• [Exercise aim] Set down exactly the lines of the records from the top to the line containing "and circular backholing, the"; include both.

• [Data excerpts]
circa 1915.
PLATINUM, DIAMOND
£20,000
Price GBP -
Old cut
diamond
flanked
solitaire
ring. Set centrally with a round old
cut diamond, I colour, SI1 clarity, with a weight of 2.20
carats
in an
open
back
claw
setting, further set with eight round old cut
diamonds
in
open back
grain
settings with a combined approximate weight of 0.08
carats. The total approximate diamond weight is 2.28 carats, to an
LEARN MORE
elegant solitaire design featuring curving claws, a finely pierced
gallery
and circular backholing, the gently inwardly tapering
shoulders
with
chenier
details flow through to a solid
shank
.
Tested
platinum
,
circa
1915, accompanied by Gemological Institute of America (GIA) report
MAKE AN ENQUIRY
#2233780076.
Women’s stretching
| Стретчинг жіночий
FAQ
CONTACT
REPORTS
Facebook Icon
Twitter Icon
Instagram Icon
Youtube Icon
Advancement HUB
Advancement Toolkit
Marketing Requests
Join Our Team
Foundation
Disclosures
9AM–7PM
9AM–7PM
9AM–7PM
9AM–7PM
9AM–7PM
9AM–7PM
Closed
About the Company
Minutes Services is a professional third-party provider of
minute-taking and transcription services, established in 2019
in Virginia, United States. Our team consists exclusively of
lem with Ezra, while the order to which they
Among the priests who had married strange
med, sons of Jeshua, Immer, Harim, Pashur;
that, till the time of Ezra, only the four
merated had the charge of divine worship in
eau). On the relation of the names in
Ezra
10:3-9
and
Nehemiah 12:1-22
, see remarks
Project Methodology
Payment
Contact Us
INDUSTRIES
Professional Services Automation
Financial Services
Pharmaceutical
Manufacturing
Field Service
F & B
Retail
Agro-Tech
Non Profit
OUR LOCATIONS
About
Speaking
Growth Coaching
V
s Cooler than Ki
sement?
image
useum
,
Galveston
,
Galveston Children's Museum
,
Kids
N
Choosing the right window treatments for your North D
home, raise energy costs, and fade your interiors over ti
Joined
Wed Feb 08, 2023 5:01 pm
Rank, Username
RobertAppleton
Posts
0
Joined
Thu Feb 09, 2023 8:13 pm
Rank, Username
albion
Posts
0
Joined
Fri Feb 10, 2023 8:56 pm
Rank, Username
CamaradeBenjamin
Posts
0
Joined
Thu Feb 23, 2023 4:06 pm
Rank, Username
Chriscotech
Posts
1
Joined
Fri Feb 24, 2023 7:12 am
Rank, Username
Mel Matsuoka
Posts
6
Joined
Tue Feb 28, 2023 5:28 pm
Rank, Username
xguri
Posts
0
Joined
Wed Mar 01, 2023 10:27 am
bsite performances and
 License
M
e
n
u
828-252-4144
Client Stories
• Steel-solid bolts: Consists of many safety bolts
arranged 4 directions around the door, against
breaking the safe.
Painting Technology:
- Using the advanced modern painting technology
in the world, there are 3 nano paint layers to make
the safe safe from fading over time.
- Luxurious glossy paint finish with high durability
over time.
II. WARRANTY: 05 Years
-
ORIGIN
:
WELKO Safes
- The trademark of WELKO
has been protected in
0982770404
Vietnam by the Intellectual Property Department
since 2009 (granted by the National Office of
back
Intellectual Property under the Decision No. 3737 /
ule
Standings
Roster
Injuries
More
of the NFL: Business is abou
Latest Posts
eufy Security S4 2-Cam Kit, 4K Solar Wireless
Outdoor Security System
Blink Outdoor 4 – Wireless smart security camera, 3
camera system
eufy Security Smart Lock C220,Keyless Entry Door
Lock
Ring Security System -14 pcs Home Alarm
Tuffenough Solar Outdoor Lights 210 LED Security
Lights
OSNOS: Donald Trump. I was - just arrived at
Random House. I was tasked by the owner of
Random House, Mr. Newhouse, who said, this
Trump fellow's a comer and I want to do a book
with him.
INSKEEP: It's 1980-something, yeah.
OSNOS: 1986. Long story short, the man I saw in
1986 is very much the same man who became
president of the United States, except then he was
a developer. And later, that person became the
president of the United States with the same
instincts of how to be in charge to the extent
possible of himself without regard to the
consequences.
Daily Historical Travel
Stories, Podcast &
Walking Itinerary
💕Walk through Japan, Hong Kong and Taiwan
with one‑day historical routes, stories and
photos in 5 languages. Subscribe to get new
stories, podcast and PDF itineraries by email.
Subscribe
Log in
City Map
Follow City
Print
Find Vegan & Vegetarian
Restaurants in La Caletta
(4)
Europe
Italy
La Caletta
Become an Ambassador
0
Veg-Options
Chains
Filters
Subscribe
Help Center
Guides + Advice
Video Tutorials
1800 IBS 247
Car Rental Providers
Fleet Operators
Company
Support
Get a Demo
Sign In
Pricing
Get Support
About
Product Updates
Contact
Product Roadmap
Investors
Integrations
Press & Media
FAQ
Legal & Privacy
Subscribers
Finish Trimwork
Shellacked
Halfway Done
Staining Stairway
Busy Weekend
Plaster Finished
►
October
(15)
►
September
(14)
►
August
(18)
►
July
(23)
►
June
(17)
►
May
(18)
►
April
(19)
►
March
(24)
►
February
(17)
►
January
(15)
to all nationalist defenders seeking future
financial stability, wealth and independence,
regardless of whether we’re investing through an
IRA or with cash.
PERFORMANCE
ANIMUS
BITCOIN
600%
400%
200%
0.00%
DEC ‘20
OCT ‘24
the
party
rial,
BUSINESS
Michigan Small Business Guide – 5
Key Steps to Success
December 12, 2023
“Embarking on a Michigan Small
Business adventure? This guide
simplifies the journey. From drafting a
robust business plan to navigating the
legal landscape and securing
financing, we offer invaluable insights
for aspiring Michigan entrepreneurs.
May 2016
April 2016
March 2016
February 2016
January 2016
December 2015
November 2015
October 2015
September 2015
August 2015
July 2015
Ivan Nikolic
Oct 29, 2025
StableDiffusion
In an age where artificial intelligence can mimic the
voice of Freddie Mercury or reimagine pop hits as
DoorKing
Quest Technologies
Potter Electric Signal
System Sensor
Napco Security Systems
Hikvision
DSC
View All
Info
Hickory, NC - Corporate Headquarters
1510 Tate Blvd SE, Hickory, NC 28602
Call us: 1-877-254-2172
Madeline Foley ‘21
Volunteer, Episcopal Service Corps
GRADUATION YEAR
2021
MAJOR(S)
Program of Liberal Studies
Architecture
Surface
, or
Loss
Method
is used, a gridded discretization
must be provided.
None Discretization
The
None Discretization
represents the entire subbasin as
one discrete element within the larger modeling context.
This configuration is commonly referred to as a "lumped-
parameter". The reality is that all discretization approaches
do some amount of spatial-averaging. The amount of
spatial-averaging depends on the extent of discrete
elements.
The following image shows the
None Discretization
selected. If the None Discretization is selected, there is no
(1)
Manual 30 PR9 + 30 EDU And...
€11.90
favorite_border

• [Solution]
circa 1915.
PLATINUM, DIAMOND
£20,000
Price GBP -
Old cut
diamond
flanked
solitaire
ring. Set centrally with a round old
cut diamond, I colour, SI1 clarity, with a weight of 2.20
carats
in an
open
back
claw
setting, further set with eight round old cut
diamonds
in
open back
grain
settings with a combined approximate weight of 0.08
carats. The total approximate diamond weight is 2.28 carats, to an
LEARN MORE
elegant solitaire design featuring curving claws, a finely pierced
gallery
and circular backholing, the gently inwardly tapering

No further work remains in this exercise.